Use Powershell to print out line number of code matching a RegEx

I think we have a bunch of commented out code in our source, and rather than delete it immediately, we've just left it. Now I would like to do some cleanup.
So assuming that I have a good enough RegEx to find comments (the RegEx below is simple and I could expand on it based on our coding standards), how do I take the results of the file that I read up and output the following:
Filename
Line Number
The actual line of code
I think I have the basis of an answer here, but I don't know how to take the file that I've read up and parsed with RegEx and spit it out in this format.
I'm not looking for the perfect solution - I just want to find big blocks of commented out code.
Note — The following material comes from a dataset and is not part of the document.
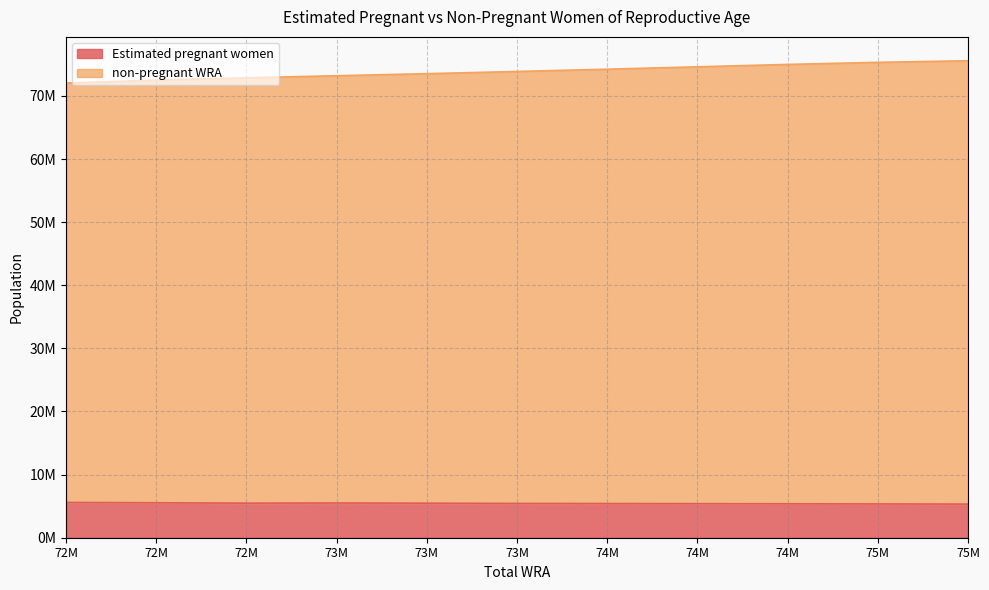

Does the chart have visible grid lines?

Yes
By looking at the result and seeing a bunch of files with the same name and sequential line numbers, I should be able to do this.
$Location = "c:\codeishere"
[regex]$Regex = "//.*;" #simple example - Will expand on this...
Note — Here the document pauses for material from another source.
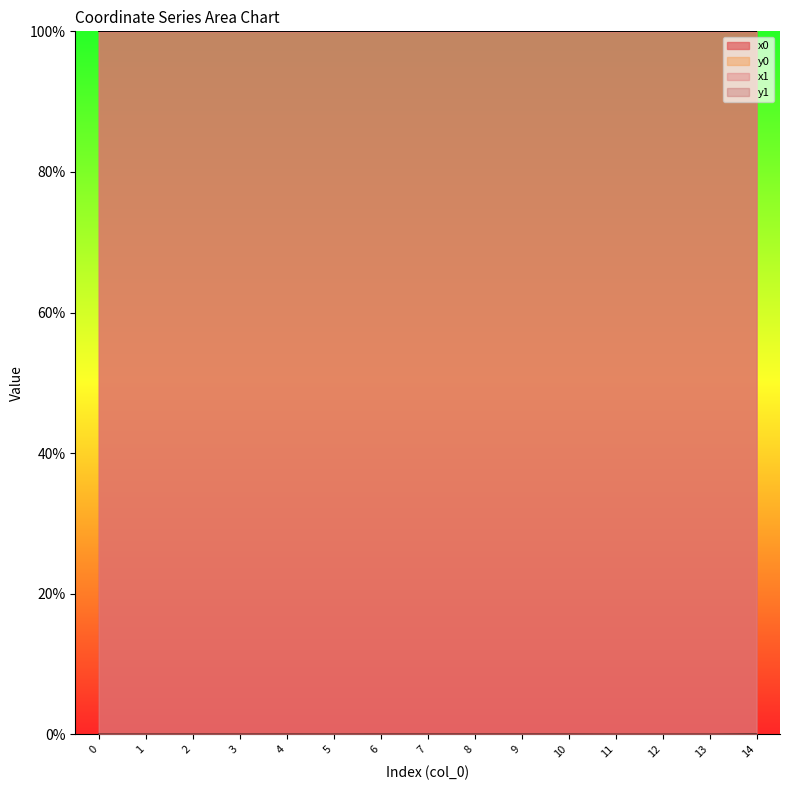

What is the value of the x1 point at the 10th from the left?

100.0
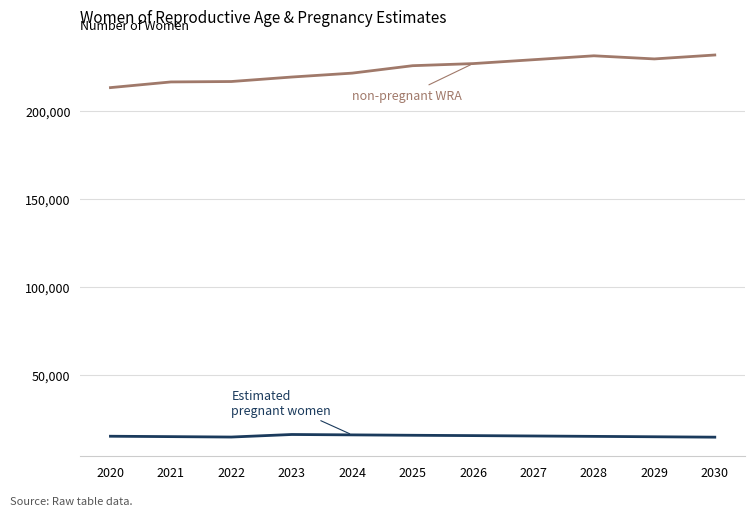

What is the spread (max minus min) of values at 2021?

201498.1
$Files = get-ChildItem $Location -include *cs -recurse
foreach ($File in $Files) {
$contents = get-Content $File
$Regex.Matches($contents) | WHAT GOES HERE?
}
You could do:
dir c:\codeishere -filter *.cs -recurse | select-string -Pattern '//.*;' | select Line,LineNumber,Filename
gci c:\codeishere *.cs -r | select-string "//.*;"
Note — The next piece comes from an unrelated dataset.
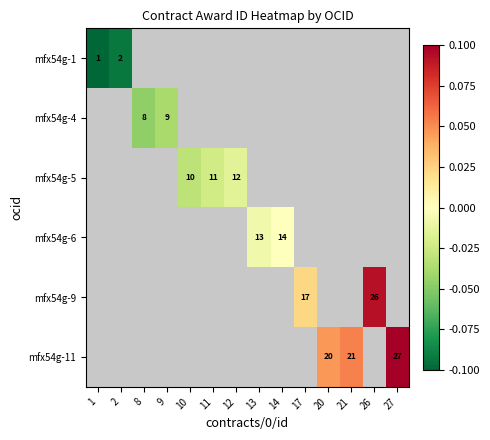

What is the minimum value shown in the chart?

-0.1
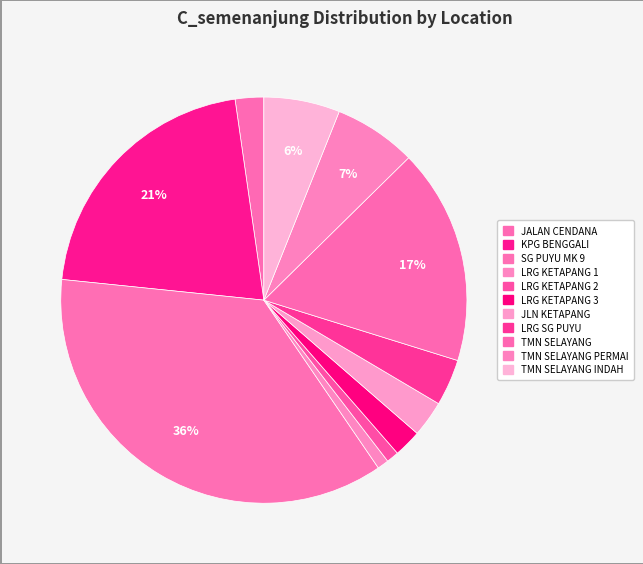

How many slices are in this pie chart?

11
The select-string cmdlet already does exactly what you're asking for, though the filename displayed is a relative path.
I would go personally even further. I would like to compute number of consecutive following lines. Then print the file name, count of lines and the lines itself. You may sort the result by count of lines (candidates for delete?).
Note that my code doesn't count with empty lines between commented lines, so this part is considered as two blocks of commented code:
// int a = 10;
// int b = 20;
// DoSomething()
// SomethingAgain()
Here is my code.
$Location = "c:\codeishere"
$occurences = get-ChildItem $Location *cs -recurse | select-string '//.*;'
$grouped = $occurences | group FileName
function Compute([Microsoft.PowerShell.Commands.MatchInfo[]]$lines) {
$local:lastLineNum = $null
$local:lastLine = $null
$local:blocks = #()
$local:newBlock = $null
$lines |
% {
if (!$lastLineNum) { # first line
$lastLineNum = -2 # some number so that the following if is $true (-2 and lower)
}
if ($_.LineNumber - $lastLineNum -gt 1) { #new block of commented code
if ($newBlock) { $blocks += $newBlock }
$newBlock = $null
}
else { # two consecutive lines of commented code
if (!$newBlock) {
$newBlock = '' | select File,StartLine,CountOfLines,Lines
$newBlock.File, $newBlock.StartLine, $newBlock.CountOfLines, $newBlock.Lines = $_.Filename,($_.LineNumber-1),2, #($lastLine,$_.Line)
}
else {
$newBlock.CountOfLines += 1
$newBlock.Lines += $_.Line
}
}
$lastLineNum=$_.LineNumber
$lastLine = $_.Line
}
if ($newBlock) { $blocks += $newBlock }
$blocks
}
# foreach GroupInfo objects from group cmdlet
# get Group collection and compute
$result = $grouped | % { Compute $_.Group }
#how to print
$result | % {
write-host "`nFile $($_.File), line $($_.StartLine), count of lines: $($_.CountOfLines)" -foreground Green
$_.Lines | % { write-host $_ }
}
# you may sort it by count of lines:
$result2 = $result | sort CountOfLines -desc
$result2 | % {
write-host "`nFile $($_.File), line $($_.StartLine), count of lines: $($_.CountOfLines)" -foreground Green
$_.Lines | % { write-host $_ }
}
If you have any idea how to improve the code, post it! I have a feeling that I could do it using some standard cmdlets and the code could be shorter..
I would look at doing something like:
dir $location -inc *.cs -rec | `
%{ $file = $_; $n = 0; get-content $_ } | `
%{ $_.FileName = $file; $_.Line = ++$n; $_ } | `
?{ $_ -match $regex } | `
%{ "{0}:{1}: {2}" -f ($_.FileName, $_.Line, $_)}
I.e. add extra properties to the string to specify the filename and line number, which can be carried through the pipeline after the regex match.
(Using ForEach-Object's -begin/-end script blocks should be able to simplify this.)